Ontem participei pela primeira vez numa workshop de representação. A intenção era proporcionar a aspirantes de realização a experiência do actor, para compreendermos melhor os processos por que ele passa para que nos seja mais fácil retirarmos dele aquilo que necessitamos. Estou a participar só como observadora, porque esta workshop é supostamente apenas para o segundo ano mas vale a pena infiltrar-se durante as duas semanas já que, por determinadas condições, pode ser possível que para o ano a workshop já não seja a mesma, porque o orientador é o próprio Jack Garfein, que já vai nos oitenta anos, saudáveis mas mesmo assim pesados.
Garfein tem uma experiência de vida brutal, que alimenta o seu método de representação. Ele ensina que o actor não deve fingir emoções, deve antes representar através de memória sensorial - isto é, dado uma qualquer situação, o actor concentra-se numa situação semelhante da sua experiência pessoal e recorda fisicamente toda a experiência, cedendo a impulsos proporcionados pelo estado de espírito. Este método, criado por Stanislavski e desenvolvido pelo Group Theatre em Nova Iorque durante os anos 30, procura atingir realismo psicológico, manifestado fisicamente, e foi e é usado por um lista infindável de gente conhecida e reconhecida.

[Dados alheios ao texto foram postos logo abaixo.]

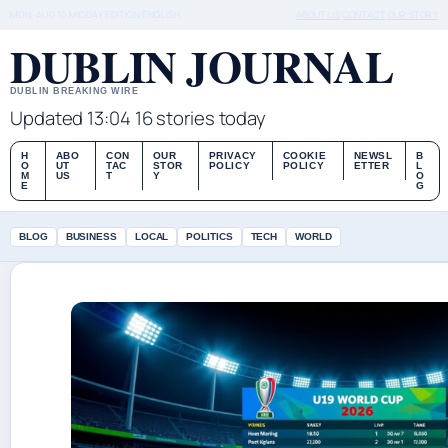
MON, AUG 10
MIDDAY EDITION
ENGLISH
ABOUT US
CONTACT
OUR STORY
DUBLIN JOURNAL
DUBLIN BREAKING WIRE
Updated 13:04
16 stories today
H
ABO
CON
OUR
PRIVACY
COOKIE
NEWSL
B
O
UT
TAC
STOR
POLICY
POLICY
ETTER
L
M
US
T
Y
O
E
G
BLOG
BUSINESS
LOCAL
POLITICS
TECH
WORLD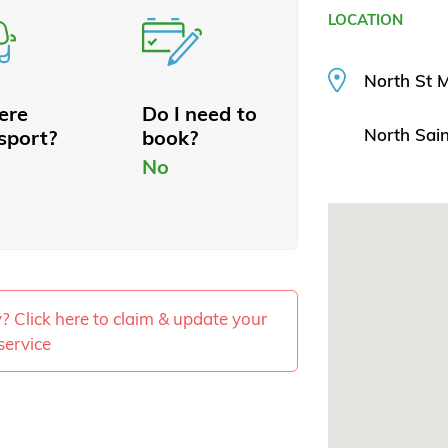
LOCATION
North St 
here
Do I need to
North Sai
sport?
book?
No
ty? Click here to claim & update your
service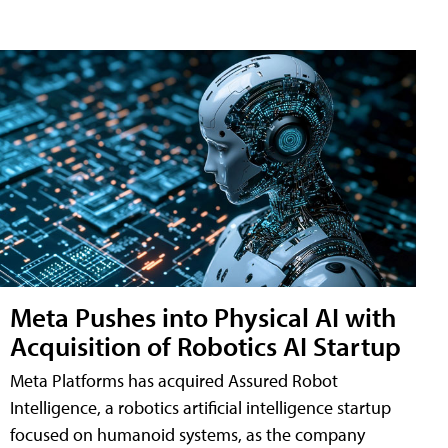
Meta Pushes into Physical AI with
Acquisition of Robotics AI Startup
Meta Platforms has acquired Assured Robot
Intelligence, a robotics artificial intelligence startup
focused on humanoid systems, as the company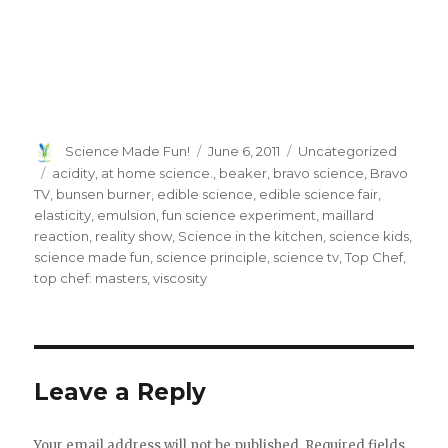
Author
Posted
Categories
Science Made Fun!
June 6, 2011
Uncategorized
on
Tags
acidity
,
at home science.
,
beaker
,
bravo science
,
Bravo
TV
,
bunsen burner
,
edible science
,
edible science fair
,
elasticity
,
emulsion
,
fun science experiment
,
maillard
reaction
,
reality show
,
Science in the kitchen
,
science kids
,
science made fun
,
science principle
,
science tv
,
Top Chef
,
top chef: masters
,
viscosity
Leave a Reply
Your email address will not be published.
Required fields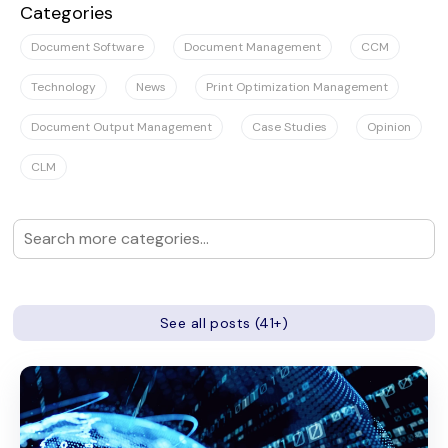
Categories
Document Software
Document Management
CCM
Technology
News
Print Optimization Management
Document Output Management
Case Studies
Opinion
CLM
See all posts (41+)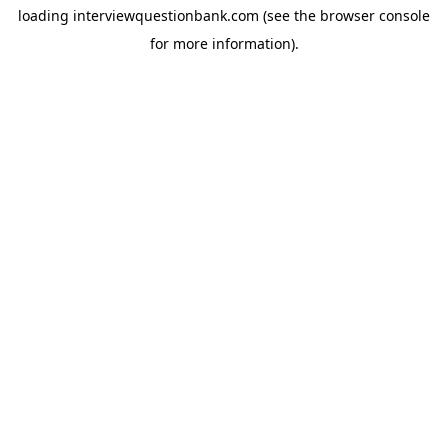
loading
interviewquestionbank.com
(see the
browser console
for more information).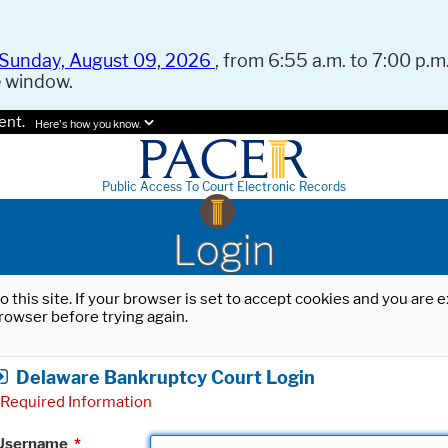
Sunday, August 09, 2026
, from 6:55 a.m. to 7:00 p.m.
e window.
ent.
Here's how you know.
Public Access To Court Electronic Records
Login
o this site. If your browser is set to accept cookies and you are
rowser before trying again.
Delaware Bankruptcy Court Login
Required Information
Username
*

Só passando pela experiência é que se percebe o poder que isto tem. O sufoco provocado pela intensidade das memórias, como se manifesta em todo o corpo se este estiver pronto a reagir, é incrível. Não que seja surpreendente em relação às memórias em si, porque isso toda a gente sabe como podem ser fortes, mas a performance resultante desta abstracção é incrivelmente poderosa e tocante. Não posso descrever como toda paixão (leia-se como sentimento/sofrimento) da experiência humana se reúniu e transbordou e se tornou tangível durante os exercícios simples que fizemos ontem. Talvez porque éramos pessoas que não estão habituadas a passar por estes cenários, sempre do outro lado. Talvez tenha sido por causa do Garfein, que, com referências e histórias dos Grandes, deu subitamente àquele acontecimento uma importância suprema. Ouvir 'o Arthur Miller uma vez disse-me..' ou 'o Kazan costumava escrever notas no seu argumento sobre..' dá outra dimensão à coisa. Compreendo melhor o ego dos actores, e estendo esta afirmação a qualquer artista (porque tudo começa com performance) - se não encontrarem na sua performance o eco do poder que a arte que lhes antecede emana, são obsoletos e vazios; algo intrinsecamente verdadeiro da natureza humana tem de se manifestar e ser transmitido.

Tudo se resume à experiência humana, diz ela ouvindo Joy Division.